From School Library Journal
Grade 7 Up-A richly detailed biography that presents a very human portrait of a woman who was devoted to her family and was instilled with a sense of social responsibility. Although this account traces the subject's entire life, it is particularly strong in its depiction of Stowe's battle to juggle her writing career with the demands of six children, the drudgery of 19th-century housework, and the burden of a hypochondriac husband. While the tremendous impact of Uncle Tom's Cabin is cogently stated, Coil does not make this her focus as do many Stowe biographers. The author's lesser-known works, as well as her shifting literary reputation, are also noted. Sixteen pages of clearly reproduced period photographs and illustrations complement the text. This is more personal and insightful than Robert Jakoubek's Harriet Beecher Stowe (Chelsea, 1989).
Pat Katka, San Diego Public LibraryCopyright 1994 Reed Business Information, Inc.

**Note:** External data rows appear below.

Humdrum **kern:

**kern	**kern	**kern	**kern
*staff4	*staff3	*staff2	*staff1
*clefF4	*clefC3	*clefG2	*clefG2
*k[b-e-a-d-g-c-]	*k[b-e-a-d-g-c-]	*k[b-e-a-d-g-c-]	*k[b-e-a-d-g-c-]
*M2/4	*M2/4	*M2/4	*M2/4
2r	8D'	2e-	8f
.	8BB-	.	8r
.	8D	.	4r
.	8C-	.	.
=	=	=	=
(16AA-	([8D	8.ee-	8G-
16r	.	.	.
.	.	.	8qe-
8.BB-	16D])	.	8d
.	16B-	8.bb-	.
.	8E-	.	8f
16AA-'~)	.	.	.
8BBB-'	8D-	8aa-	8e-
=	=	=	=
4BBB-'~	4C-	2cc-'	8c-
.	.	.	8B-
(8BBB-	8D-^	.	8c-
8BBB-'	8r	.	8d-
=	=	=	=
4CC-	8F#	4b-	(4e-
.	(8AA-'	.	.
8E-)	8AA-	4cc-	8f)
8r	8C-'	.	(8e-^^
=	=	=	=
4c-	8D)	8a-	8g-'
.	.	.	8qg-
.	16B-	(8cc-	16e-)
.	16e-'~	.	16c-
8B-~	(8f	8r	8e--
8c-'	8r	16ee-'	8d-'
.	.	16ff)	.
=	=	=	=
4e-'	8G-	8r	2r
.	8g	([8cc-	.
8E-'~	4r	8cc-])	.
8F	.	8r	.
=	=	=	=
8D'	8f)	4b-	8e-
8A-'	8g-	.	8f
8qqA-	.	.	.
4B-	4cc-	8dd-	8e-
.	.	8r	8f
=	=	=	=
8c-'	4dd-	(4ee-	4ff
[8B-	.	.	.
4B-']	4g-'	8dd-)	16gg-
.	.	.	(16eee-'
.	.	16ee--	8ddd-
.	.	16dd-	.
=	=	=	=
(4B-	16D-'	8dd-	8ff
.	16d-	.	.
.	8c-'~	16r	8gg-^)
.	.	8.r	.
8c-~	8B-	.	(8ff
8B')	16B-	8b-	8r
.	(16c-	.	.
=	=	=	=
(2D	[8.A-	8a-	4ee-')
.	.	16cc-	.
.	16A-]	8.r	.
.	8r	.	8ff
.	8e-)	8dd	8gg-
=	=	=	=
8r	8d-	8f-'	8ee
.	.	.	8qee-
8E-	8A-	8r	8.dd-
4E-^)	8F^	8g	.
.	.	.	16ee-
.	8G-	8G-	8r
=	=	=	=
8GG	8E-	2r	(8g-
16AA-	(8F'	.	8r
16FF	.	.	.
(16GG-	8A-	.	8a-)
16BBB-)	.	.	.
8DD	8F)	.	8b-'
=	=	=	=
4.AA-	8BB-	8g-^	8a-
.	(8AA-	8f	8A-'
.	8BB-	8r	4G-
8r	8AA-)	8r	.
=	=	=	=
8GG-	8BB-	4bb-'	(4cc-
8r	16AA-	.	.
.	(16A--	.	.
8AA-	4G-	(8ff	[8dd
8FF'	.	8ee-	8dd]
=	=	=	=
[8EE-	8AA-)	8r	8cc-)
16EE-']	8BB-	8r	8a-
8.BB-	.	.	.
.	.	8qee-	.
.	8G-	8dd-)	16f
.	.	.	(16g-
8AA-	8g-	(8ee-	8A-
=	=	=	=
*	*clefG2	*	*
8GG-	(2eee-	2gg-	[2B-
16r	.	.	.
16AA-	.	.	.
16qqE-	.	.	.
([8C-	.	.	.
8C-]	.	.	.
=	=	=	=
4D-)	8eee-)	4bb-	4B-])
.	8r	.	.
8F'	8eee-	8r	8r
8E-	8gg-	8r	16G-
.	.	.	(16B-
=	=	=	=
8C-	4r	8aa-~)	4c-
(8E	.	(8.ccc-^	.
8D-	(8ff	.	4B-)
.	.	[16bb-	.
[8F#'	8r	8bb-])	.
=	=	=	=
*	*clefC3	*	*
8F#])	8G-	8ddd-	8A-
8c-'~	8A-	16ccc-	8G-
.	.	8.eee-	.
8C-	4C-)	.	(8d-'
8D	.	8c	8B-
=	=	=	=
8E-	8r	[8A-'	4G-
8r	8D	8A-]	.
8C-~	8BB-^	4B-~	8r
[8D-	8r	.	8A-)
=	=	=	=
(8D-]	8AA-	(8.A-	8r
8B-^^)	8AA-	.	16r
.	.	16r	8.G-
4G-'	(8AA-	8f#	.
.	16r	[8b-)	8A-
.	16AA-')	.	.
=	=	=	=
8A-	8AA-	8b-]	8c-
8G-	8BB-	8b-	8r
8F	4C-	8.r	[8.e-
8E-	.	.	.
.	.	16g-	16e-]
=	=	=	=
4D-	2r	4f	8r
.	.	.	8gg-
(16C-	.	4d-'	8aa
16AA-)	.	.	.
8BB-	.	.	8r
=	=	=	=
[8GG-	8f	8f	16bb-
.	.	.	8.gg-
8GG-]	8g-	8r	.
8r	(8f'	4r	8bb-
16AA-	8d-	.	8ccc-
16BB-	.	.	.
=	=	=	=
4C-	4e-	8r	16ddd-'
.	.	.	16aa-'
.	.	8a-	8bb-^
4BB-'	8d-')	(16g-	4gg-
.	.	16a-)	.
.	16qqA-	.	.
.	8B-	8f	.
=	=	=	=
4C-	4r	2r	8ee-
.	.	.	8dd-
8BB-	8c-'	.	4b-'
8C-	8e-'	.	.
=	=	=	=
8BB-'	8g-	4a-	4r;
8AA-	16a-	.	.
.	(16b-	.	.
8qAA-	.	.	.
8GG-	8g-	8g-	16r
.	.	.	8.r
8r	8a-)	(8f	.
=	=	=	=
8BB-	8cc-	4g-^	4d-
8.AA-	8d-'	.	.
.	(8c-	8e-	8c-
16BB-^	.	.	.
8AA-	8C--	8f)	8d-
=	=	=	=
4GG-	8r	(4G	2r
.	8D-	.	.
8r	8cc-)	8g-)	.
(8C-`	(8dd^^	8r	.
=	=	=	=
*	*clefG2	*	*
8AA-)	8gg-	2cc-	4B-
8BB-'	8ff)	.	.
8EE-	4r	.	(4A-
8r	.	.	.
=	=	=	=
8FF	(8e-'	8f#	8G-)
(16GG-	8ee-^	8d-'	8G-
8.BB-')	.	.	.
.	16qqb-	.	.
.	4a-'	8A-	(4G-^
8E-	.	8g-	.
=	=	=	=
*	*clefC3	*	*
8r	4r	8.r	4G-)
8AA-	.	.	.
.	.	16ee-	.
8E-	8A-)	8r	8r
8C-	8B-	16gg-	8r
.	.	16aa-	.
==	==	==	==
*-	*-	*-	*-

Gr. 7-12. Coil's admiring biography of Harriet Beecher Stowe creates a portrait of the celebrated author as a dutiful daughter; a committed abolitionist; a loving wife devoted to an often brilliant but ineffectual husband; and a compulsive, prolific writer who wrote everything from gothic romances to articles on the evils of alcohol in order to support her family. Adding a personal touch to the book are excerpts from Stowe's letters and works, many of which focus on the small hassles of daily life and the frustrations of trying to write. Readers will be most interested in how Stowe came to pen
Uncle Tom's Cabin, and Coil does not disappoint them. She thoroughly documents the writing of the novel, its reception in the South (which prompted Stowe to write
A Key to Uncle Tom's Cabin to verify what she'd written in the novel), and the worldwide response to the book. The biography will be a useful addition to any collection, but it will be particularly helpful to students needing information about the years leading up to the Civil War, the work of the abolitionists, and the novel that "moved the world."